EXERCISE REQUIREMENTS
Go through the material below and copy each line exactly.
-*-
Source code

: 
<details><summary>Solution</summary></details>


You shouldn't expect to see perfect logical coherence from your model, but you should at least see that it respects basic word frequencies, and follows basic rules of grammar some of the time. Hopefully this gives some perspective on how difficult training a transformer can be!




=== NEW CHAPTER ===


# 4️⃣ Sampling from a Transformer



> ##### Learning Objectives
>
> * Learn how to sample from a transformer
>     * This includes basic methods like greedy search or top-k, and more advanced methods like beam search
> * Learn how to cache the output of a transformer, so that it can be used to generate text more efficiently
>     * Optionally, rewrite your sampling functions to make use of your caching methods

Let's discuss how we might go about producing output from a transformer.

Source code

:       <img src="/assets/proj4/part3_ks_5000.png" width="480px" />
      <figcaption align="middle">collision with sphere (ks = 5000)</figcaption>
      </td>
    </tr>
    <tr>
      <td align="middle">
-*-
EXPECTED ANSWER
Source code

: 
<details><summary>Solution</summary></details>


You shouldn't expect to see perfect logical coherence from your model, but you should at least see that it respects basic word frequencies, and follows basic rules of grammar some of the time. Hopefully this gives some perspective on how difficult training a transformer can be!




=== NEW CHAPTER ===


# 4️⃣ Sampling from a Transformer



> ##### Learning Objectives
>
> * Learn how to sample from a transformer
>     * This includes basic methods like greedy search or top-k, and more advanced methods like beam search
> * Learn how to cache the output of a transformer, so that it can be used to generate text more efficiently
>     * Optionally, rewrite your sampling functions to make use of your caching methods

Let's discuss how we might go about producing output from a transformer.

Source code

:       <img src="/assets/proj4/part3_ks_5000.png" width="480px" />
      <figcaption align="middle">collision with sphere (ks = 5000)</figcaption>
      </td>
    </tr>
    <tr>
      <td align="middle">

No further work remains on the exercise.